If the difference from the indicated instantaneous value deviates from the specified range, jump
Random access method to recover the delay of each instruction
By searching for the management information and outputs a still image signal based thereon, in the case where, following a predetermined range and a function to synchronize outputs a still image signal which is the instantaneous value signal and the set of variable amounts characterized in that there, according to claim 1
The image recording system. 10. A still image signal recorded in combination with an instantaneous value signal on a record carrier is compressed by a predetermined conversion method, and the still image signal read by the still image reading means from the record carrier is used. , characterized in that a picture information decompression means for sending to the image display unit and decompressed by inverse transformation of the transformation method, the image recording system according to claim 1. 11. A still image signal generating means for generating and outputting a still image signal for visually displaying a variable amount of instantaneous value, and a still image signal from the still image signal generating means in a predetermined area of a record carrier.

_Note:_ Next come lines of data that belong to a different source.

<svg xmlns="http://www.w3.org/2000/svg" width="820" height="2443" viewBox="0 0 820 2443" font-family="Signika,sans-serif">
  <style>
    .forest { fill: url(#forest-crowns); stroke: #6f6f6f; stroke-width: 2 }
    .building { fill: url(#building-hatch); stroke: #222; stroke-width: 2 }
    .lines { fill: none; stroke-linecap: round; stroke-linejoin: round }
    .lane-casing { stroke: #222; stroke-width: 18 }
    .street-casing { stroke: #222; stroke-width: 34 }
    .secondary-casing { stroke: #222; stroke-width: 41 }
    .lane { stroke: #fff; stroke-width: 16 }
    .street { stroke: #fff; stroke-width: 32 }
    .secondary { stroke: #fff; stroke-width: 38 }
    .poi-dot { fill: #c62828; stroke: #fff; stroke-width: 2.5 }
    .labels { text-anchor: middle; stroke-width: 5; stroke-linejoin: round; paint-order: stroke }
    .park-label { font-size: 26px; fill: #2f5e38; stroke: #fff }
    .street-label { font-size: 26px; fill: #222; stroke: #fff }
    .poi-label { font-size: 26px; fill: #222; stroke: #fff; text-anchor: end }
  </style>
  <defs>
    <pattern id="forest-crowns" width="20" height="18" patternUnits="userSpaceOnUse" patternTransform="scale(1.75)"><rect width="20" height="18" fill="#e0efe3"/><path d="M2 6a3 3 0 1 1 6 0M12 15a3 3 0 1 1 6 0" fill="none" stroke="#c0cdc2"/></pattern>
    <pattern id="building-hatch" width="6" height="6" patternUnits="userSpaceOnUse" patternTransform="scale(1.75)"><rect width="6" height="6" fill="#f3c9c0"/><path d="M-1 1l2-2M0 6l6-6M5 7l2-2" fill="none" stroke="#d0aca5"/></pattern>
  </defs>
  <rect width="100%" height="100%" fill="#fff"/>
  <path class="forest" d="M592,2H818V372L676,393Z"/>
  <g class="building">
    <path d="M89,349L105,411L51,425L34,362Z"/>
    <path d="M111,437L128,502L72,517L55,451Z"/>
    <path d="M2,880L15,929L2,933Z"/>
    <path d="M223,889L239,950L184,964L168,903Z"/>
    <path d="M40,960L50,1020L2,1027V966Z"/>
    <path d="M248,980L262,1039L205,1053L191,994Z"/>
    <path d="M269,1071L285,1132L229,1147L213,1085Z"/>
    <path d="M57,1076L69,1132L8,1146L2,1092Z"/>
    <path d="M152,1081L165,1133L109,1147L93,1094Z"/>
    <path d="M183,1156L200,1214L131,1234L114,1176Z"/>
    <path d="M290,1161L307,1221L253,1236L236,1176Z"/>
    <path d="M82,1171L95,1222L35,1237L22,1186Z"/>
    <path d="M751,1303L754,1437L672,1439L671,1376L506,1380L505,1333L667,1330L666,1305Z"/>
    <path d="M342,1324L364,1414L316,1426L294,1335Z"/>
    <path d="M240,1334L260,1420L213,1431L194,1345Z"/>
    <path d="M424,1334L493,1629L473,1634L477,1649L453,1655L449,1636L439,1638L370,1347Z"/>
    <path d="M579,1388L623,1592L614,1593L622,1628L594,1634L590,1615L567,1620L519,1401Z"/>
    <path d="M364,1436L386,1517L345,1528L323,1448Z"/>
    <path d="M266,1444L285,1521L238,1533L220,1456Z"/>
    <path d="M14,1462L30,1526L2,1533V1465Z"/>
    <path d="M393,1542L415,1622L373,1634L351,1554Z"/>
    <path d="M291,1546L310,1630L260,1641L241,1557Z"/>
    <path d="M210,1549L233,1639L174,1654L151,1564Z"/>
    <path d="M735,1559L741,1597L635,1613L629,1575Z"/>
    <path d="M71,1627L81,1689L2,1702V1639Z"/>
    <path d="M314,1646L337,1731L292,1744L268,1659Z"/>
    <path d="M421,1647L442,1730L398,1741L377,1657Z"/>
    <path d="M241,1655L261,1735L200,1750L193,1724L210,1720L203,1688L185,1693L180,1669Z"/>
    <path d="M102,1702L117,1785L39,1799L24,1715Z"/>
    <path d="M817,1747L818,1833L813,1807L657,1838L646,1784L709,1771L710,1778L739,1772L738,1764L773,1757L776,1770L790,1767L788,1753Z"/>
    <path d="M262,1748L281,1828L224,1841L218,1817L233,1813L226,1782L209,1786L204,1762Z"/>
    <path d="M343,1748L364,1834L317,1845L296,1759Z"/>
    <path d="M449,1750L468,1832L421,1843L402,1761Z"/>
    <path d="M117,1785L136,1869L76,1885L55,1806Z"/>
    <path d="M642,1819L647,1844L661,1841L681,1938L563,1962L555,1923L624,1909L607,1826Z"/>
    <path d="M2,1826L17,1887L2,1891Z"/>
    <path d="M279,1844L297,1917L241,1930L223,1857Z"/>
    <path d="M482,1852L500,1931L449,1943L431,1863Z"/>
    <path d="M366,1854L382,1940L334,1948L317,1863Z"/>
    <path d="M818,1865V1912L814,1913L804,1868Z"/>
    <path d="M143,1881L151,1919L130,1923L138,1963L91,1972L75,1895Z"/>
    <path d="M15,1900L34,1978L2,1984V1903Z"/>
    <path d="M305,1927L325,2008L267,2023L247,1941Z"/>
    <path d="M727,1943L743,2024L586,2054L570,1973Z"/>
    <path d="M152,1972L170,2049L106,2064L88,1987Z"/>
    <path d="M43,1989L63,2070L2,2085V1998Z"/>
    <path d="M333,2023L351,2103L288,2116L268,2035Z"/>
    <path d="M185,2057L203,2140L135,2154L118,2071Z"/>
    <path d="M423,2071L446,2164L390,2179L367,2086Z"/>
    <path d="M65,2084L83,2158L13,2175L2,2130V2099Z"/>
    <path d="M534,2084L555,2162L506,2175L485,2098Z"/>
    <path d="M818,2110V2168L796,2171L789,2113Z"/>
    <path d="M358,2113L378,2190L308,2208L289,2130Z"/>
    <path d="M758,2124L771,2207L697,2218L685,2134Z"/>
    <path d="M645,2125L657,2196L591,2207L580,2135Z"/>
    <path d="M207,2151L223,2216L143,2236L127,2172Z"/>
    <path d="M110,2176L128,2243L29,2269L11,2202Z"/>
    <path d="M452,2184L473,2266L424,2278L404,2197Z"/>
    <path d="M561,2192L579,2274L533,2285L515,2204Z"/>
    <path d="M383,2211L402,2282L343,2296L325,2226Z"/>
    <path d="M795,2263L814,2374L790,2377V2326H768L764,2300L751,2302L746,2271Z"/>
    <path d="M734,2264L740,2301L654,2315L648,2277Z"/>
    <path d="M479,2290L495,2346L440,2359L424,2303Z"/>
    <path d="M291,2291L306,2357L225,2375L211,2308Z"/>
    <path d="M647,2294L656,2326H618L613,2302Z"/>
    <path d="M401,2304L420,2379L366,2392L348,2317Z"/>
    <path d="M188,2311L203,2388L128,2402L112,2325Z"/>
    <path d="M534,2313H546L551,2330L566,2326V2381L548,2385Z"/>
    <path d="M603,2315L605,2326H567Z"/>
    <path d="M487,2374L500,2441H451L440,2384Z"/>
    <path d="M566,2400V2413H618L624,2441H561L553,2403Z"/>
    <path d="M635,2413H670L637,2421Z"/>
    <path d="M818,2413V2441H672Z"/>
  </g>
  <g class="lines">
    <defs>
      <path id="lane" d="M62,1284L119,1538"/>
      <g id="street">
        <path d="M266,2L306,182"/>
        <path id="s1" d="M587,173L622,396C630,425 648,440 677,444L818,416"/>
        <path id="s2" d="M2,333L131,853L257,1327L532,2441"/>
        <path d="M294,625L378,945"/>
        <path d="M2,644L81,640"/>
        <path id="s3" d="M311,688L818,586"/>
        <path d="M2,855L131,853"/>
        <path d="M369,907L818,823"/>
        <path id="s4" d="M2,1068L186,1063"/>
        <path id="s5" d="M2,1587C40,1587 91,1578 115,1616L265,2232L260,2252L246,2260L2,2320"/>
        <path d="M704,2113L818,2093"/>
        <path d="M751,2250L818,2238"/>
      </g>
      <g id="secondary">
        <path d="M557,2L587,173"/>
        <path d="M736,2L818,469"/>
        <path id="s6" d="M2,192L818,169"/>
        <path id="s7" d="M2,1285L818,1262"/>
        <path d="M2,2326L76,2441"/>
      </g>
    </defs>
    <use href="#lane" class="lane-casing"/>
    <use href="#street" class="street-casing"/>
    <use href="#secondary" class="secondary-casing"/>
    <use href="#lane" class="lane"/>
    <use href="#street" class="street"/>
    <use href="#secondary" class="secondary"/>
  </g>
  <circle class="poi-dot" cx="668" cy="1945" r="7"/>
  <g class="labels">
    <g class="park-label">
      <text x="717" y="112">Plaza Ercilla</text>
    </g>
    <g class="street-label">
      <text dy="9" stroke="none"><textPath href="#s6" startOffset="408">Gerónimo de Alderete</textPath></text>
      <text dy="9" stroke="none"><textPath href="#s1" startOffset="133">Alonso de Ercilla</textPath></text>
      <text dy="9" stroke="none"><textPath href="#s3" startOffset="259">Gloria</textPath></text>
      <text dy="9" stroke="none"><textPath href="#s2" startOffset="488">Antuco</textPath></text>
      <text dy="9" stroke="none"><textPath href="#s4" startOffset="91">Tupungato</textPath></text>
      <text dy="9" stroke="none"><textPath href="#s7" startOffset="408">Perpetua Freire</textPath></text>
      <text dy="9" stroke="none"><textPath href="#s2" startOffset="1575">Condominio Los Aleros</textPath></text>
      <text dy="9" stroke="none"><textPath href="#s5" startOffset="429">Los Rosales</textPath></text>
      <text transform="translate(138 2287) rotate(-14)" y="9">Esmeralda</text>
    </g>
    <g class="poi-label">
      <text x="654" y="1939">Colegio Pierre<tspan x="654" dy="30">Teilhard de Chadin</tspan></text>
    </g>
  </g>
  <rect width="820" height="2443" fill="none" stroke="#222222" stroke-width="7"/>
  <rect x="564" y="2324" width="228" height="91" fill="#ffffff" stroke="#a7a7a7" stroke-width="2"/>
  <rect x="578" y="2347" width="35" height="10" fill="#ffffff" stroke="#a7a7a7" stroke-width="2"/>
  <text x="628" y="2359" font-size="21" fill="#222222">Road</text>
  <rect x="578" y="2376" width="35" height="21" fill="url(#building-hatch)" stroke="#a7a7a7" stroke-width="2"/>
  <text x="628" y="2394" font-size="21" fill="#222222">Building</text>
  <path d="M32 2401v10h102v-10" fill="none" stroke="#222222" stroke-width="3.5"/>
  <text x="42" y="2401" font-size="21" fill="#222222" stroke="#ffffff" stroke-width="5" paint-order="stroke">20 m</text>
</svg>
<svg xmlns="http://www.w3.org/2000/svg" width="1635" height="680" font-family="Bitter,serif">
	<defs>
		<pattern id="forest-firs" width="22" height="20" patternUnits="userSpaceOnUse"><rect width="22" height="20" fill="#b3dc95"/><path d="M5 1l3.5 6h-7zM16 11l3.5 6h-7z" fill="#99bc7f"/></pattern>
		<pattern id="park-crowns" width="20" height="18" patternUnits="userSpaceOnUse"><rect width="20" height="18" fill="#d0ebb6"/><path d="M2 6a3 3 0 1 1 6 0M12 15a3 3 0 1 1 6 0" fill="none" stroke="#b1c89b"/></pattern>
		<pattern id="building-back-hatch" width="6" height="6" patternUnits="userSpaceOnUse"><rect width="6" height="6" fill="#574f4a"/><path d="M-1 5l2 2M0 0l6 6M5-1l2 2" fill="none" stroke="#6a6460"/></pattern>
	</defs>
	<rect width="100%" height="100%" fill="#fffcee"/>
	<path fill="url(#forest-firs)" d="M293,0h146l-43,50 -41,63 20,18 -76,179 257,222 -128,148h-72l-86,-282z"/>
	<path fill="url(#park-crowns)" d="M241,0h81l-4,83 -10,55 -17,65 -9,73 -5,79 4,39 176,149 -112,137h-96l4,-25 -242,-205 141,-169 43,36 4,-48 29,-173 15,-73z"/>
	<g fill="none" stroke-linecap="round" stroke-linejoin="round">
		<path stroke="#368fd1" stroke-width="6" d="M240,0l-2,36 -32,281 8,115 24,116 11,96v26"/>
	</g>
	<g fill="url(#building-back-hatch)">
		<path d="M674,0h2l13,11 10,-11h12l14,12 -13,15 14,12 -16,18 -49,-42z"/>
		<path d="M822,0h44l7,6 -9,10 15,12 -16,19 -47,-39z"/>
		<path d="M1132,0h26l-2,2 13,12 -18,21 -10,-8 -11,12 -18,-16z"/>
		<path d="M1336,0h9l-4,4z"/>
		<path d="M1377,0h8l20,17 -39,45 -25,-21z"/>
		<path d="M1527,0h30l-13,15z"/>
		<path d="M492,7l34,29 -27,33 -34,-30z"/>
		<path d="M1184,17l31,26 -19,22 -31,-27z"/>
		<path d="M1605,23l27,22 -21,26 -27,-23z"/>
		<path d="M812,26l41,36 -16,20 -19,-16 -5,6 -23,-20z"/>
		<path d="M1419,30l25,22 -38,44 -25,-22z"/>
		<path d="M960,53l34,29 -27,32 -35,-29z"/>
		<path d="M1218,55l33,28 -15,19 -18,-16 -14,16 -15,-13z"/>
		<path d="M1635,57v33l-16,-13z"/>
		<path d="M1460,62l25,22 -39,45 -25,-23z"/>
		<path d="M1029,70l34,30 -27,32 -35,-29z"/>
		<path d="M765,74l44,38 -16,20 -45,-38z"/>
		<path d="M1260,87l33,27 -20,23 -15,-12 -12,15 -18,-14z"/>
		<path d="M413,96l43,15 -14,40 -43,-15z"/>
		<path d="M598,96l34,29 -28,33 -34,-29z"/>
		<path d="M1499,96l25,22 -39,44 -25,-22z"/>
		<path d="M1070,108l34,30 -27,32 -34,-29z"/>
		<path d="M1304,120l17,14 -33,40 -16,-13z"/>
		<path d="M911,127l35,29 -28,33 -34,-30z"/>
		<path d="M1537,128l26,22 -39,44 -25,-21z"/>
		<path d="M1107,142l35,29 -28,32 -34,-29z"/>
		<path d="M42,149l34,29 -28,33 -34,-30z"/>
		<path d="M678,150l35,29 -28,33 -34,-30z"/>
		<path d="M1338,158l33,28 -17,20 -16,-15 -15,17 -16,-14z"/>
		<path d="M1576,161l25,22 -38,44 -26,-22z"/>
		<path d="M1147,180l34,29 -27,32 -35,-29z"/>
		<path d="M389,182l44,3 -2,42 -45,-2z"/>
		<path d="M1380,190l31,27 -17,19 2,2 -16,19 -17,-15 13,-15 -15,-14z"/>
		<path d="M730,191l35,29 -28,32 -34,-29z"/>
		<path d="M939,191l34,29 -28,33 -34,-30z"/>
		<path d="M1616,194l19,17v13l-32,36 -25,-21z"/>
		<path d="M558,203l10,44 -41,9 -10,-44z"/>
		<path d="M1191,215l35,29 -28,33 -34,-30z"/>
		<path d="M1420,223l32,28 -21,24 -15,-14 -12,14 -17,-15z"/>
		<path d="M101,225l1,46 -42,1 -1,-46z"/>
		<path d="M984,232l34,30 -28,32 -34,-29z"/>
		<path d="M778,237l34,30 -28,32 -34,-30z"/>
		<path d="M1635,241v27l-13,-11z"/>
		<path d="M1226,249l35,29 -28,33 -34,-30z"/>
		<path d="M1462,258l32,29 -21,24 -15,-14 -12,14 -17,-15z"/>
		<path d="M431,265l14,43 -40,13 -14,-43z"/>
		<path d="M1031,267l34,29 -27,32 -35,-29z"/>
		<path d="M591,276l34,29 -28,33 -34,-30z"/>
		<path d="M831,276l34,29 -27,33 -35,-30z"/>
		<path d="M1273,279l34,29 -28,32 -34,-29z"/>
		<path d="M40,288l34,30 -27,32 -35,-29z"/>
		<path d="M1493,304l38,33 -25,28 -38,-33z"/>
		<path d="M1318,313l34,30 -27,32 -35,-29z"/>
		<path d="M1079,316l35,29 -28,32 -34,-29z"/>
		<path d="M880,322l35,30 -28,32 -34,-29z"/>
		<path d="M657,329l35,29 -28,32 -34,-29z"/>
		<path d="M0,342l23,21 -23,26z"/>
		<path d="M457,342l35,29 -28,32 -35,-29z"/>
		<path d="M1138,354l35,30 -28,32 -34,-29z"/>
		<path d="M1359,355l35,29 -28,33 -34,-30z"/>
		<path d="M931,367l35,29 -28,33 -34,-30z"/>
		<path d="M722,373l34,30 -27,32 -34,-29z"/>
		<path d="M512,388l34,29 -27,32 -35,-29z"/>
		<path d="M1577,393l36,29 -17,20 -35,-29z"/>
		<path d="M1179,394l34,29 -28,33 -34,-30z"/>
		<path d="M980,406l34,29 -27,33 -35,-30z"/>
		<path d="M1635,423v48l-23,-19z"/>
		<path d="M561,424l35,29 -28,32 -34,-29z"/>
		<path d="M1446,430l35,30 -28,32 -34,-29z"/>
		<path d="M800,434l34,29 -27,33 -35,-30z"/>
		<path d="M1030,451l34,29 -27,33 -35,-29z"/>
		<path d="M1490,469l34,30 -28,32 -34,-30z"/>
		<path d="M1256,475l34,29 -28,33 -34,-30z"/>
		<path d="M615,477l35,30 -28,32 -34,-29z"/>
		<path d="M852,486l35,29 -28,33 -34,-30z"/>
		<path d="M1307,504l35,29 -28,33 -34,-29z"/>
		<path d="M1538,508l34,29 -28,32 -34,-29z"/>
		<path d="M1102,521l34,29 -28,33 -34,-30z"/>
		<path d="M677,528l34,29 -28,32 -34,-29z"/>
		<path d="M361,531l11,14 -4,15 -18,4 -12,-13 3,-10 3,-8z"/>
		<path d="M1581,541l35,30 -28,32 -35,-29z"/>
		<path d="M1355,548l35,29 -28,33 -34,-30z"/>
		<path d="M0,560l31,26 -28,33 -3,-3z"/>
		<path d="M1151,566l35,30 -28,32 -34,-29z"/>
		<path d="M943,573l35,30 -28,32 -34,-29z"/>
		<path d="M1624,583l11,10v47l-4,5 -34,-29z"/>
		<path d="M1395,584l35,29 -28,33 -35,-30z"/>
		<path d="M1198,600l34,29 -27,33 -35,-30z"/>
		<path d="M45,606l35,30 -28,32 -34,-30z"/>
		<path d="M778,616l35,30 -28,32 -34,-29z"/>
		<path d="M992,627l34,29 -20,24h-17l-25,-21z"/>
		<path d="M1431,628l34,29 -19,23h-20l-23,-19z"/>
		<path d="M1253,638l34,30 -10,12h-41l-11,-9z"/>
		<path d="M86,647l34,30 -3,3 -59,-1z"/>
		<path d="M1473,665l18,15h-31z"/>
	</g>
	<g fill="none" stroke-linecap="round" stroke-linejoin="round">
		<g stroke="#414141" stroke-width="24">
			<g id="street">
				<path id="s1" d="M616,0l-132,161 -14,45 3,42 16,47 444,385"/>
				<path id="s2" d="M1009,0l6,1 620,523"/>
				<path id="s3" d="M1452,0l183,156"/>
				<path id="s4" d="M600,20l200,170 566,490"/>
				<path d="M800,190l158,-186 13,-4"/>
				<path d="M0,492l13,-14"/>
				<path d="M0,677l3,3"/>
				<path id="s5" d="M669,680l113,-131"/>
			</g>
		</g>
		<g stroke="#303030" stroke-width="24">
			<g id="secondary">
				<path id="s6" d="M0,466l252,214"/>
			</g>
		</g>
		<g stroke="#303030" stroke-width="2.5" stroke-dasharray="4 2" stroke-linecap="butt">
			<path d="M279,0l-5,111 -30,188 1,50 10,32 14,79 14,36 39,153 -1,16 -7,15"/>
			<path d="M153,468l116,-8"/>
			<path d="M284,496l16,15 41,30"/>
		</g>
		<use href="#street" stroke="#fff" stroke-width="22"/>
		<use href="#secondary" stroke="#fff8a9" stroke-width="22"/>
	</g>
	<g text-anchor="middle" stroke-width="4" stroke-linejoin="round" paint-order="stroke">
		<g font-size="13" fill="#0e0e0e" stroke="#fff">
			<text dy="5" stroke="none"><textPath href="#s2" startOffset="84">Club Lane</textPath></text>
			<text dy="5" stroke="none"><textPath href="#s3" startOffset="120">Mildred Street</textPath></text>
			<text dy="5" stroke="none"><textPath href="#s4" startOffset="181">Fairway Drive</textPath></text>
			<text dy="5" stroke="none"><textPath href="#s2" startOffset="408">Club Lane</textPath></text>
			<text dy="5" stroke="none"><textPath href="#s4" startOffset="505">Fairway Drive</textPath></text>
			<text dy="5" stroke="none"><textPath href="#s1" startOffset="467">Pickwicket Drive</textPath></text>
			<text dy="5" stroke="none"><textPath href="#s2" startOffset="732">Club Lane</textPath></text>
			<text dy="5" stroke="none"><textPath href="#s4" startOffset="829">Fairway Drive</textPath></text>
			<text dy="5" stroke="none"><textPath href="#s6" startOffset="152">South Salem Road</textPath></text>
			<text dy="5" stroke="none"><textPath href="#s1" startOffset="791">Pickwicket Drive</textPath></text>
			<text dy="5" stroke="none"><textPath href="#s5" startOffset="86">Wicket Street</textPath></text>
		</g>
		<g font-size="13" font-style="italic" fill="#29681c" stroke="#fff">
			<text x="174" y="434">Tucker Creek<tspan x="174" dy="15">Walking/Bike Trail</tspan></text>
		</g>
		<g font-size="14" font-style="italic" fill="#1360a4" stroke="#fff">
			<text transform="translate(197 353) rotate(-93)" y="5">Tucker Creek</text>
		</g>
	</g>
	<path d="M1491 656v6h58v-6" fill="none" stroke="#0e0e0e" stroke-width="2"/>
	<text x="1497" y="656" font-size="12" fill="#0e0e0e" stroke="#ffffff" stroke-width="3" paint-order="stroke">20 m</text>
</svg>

The image recording / displaying system according to claim 1, further comprising recording means for collectively recording and collectively recording the management information of the still image signal in an area set separately from the area for recording the still image signal.
Mu. 12. A still image signal in which a variable amount of instantaneous value is visually displayed is recorded in a predetermined area, and the area is set separately from the area in which the still image signal is recorded. A record carrier on which management information of the still image signal is recorded, variable amount detecting means for detecting and encoding the variable amount, based on management information corresponding to the instantaneous value of the variable amount detected by the variable amount detecting means, claims a still image signal corresponding with the still image reading means from the record carrier to read output, image display means for the still image reading means reproduces the still image from the still image signal is output and displayed
Item 1. The image recording / displaying system according to Item 1.